DISQUS

Phanfare Blog: Outage post-mortem

  • anon · 1 year ago
    "strives for" being the key word -- they aren't hitting that. 99.99 is very hard actually.
  • Brad · 1 year ago
    4 nines is a waste of time and money for a photo site. If you are getting 3 you are knocking it out of the park. As long as you aren't losing data (other than any potential losses of new data during the downtime), 2 nines is plenty for me. Most downtime is scheduled for off-hours anyway.
  • Ken Donoghue · 1 year ago
    Customer satisfaction and services availability are understandably Andrew's concerns (Kudos, BTW, for explaining the outage.) Brad's input, as a user of Phanfare, is worth considering though because it's users who often define what an acceptable level of availability is for an application or service. The gap between the two is not nearly as wide as it once was (and ususally the service expectations are reversed! Kudos to Brad).
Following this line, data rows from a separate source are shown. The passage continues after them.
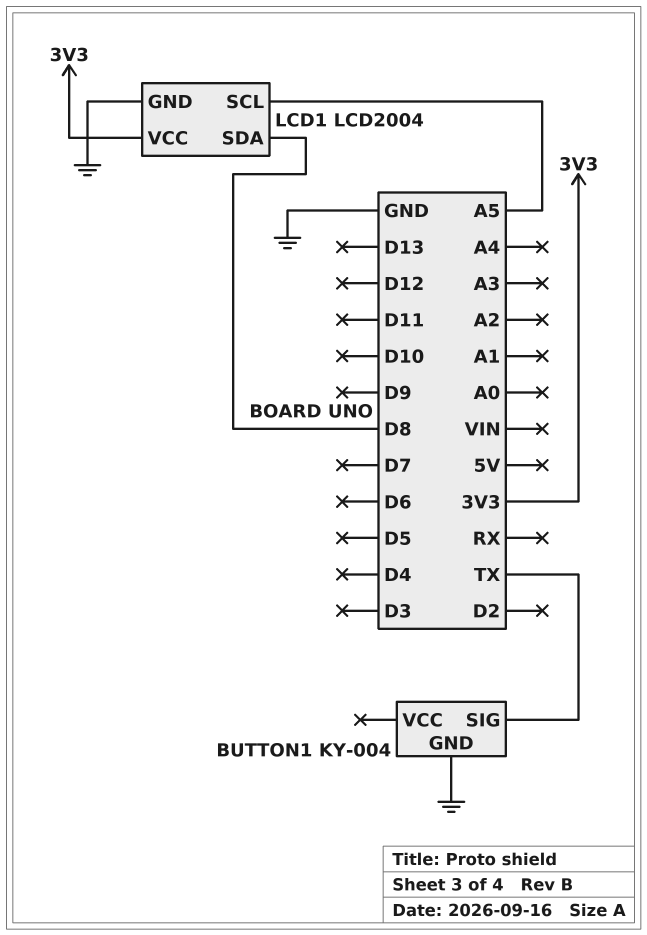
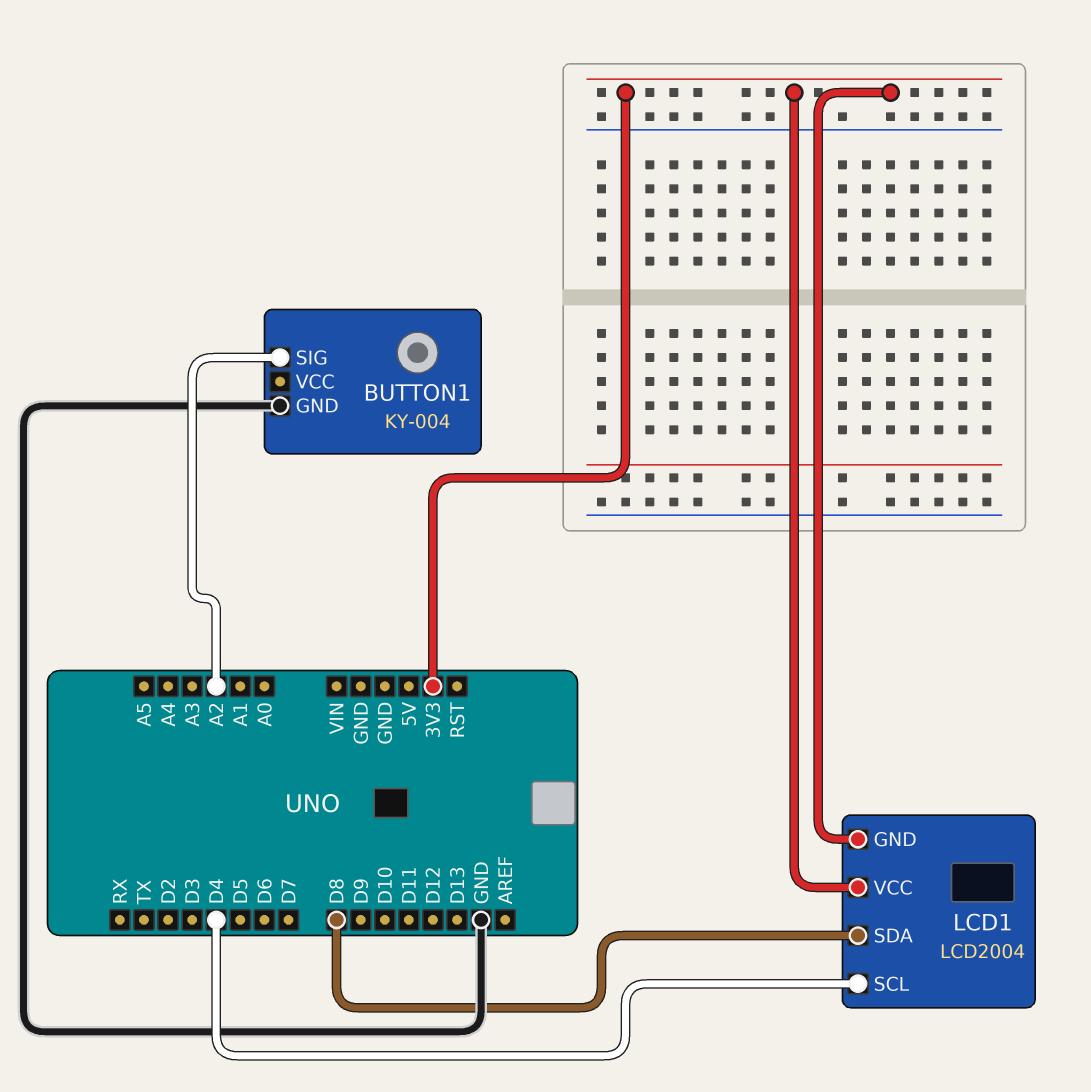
BUTTON1 pin SIG: TX -> A2
LCD1 pin GND: GND -> 3V3
LCD1 pin SCL: A5 -> D4

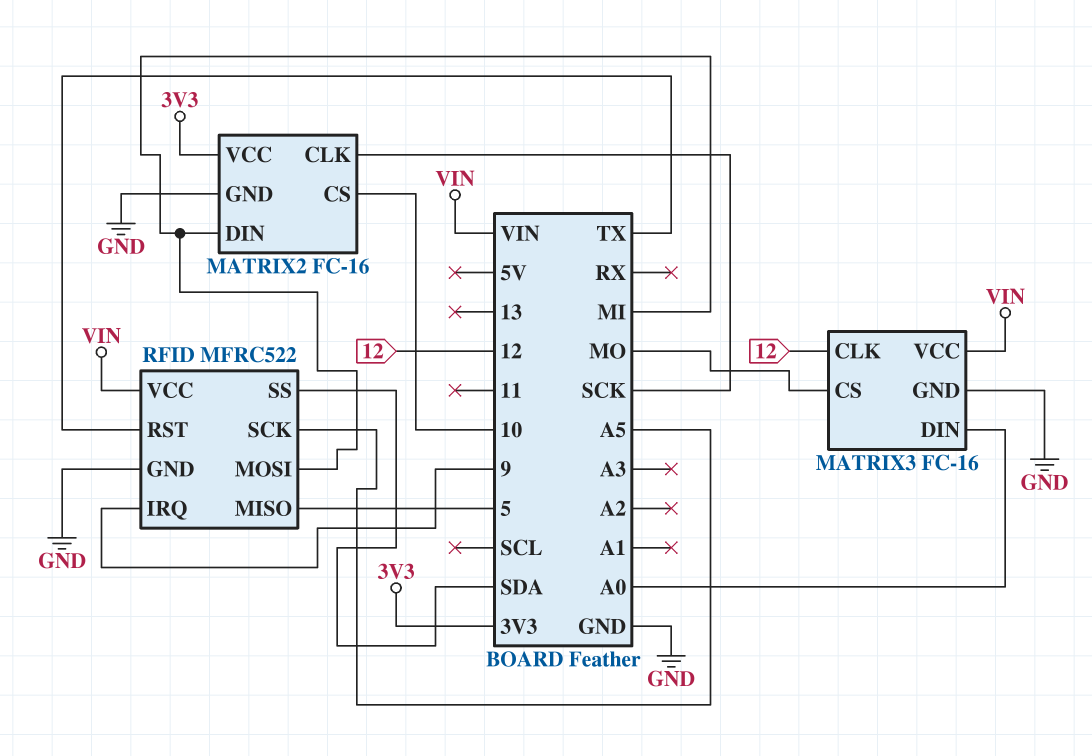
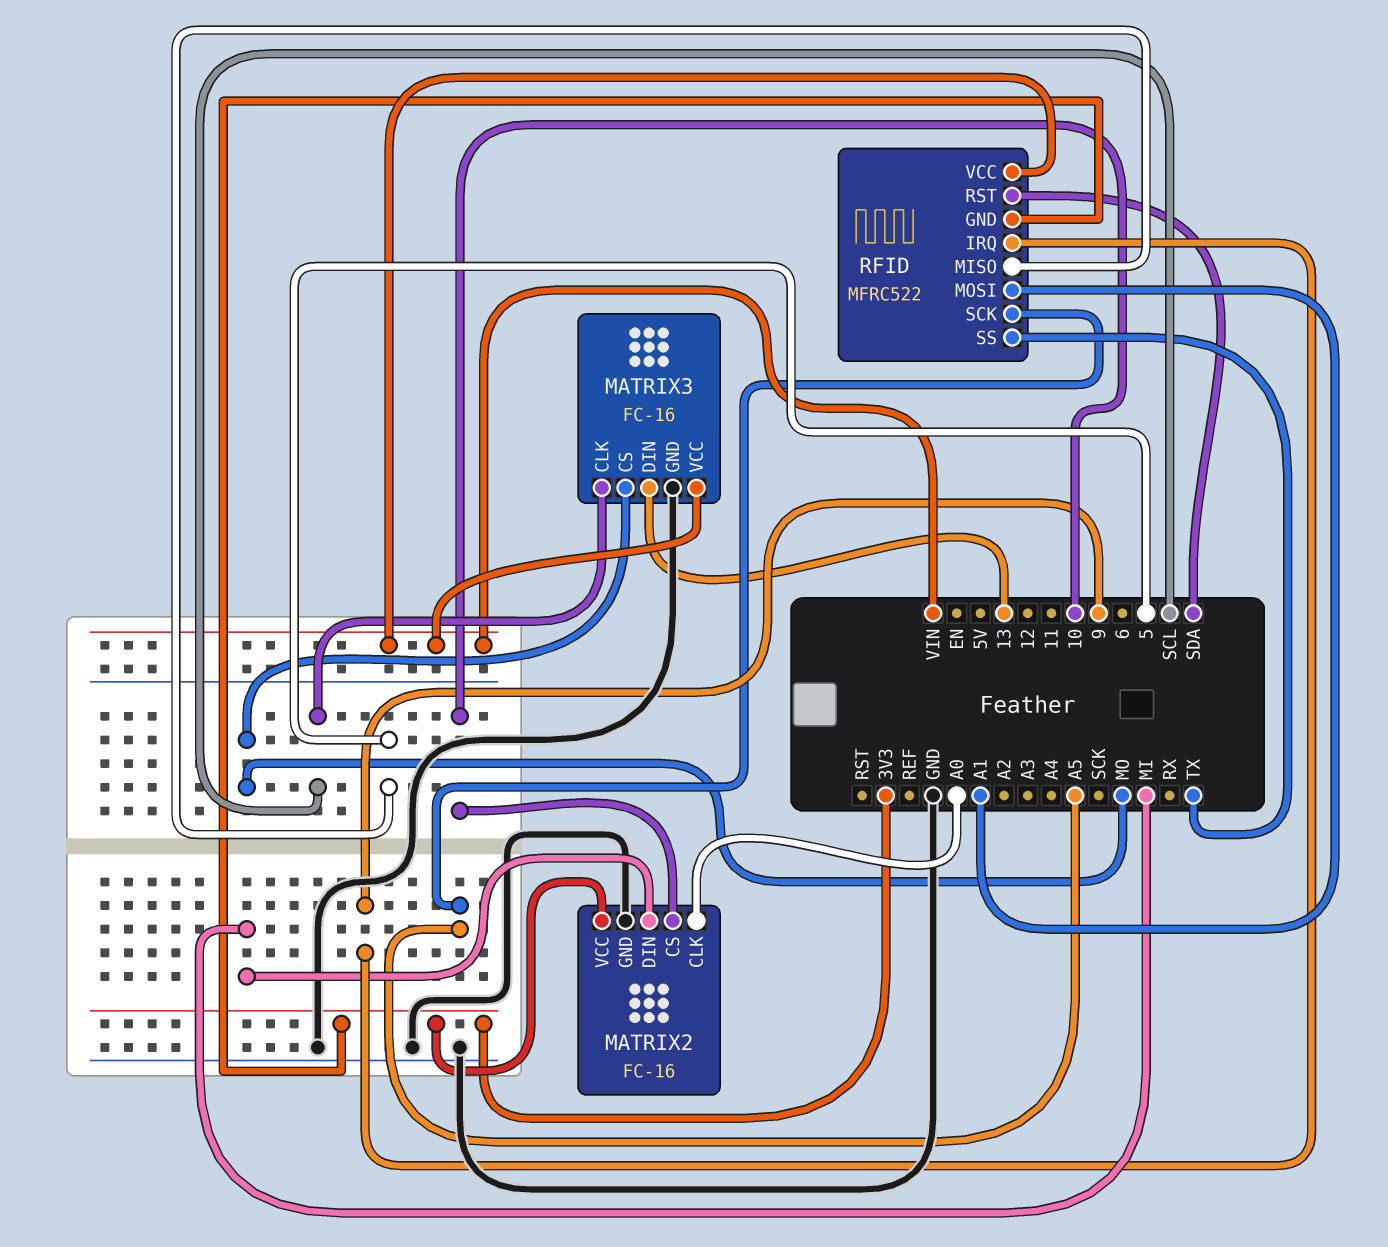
MATRIX2 pin CLK: SCK -> A0
MATRIX3 pin CLK: 12 -> SCL
MATRIX3 pin DIN: A0 -> 13
RFID pin GND: GND -> 3V3
RFID pin MOSI: MI -> A1
RFID pin RST: TX -> SDA
RFID pin SS: SDA -> TX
A quick web search will yield a number of solutions that are neither complex nor expensive and can deliver up to four nines ... some better and some with virtualization included. This end of the availability spectrum is changing at an incredible pace, for the better.
  • Andrew Erlichson · 1 year ago
    We are most concerned about the durability of the data versus the availability. Our data is stored at Amazon S3, and they provide excellent durability and very good availability.

    We actually don't need Amazon to be up to serve must of our traffic. In fact, in the big Amazon S3 outage, most Phanfare users were not aware of the issues.
  • Brad · 1 year ago
    If you are using Amazon and are serving up critical information then you have to at least have your own cache if not your own complete copy. That can be prohibitively expensive, especially for something like personal photos where durability is far more important than dealing with a few hours of outage once or twice a year.
  • Andrew Erlichson · 1 year ago
    We actually do cache the recent stuff on our own servers so that we can have Amazon be down and still have Phanfare be mostly up. We cache websized photos and that is only 10% of the data. We can actually cache the entire Phanfare data set in web sized renditions at just 10% of the storage cost of storing the originals; less in fact because our cache does not need to be durable (replicated across datacenters and geographies)
  • Brad · 1 year ago
    So you take uploads into your datacenter, process them and then send them to Amazon? It sounds like you are paying for upload bandwidth 3 times: customer to you, and you to amazon twice (once to your bandwidth provider and once to Amazon). Or do you only do that when Amazon is offline?
  • Andrew Erlichson · 1 year ago
    We pay for the bandwidth 2x in our mind. Once when it hits our datacenter and once when we move it to Amazon. Our datacenter, like many, is more focused on how many bytes you serve than how many bytes you absorb since the bulk of the consumed bandwidth is outbound.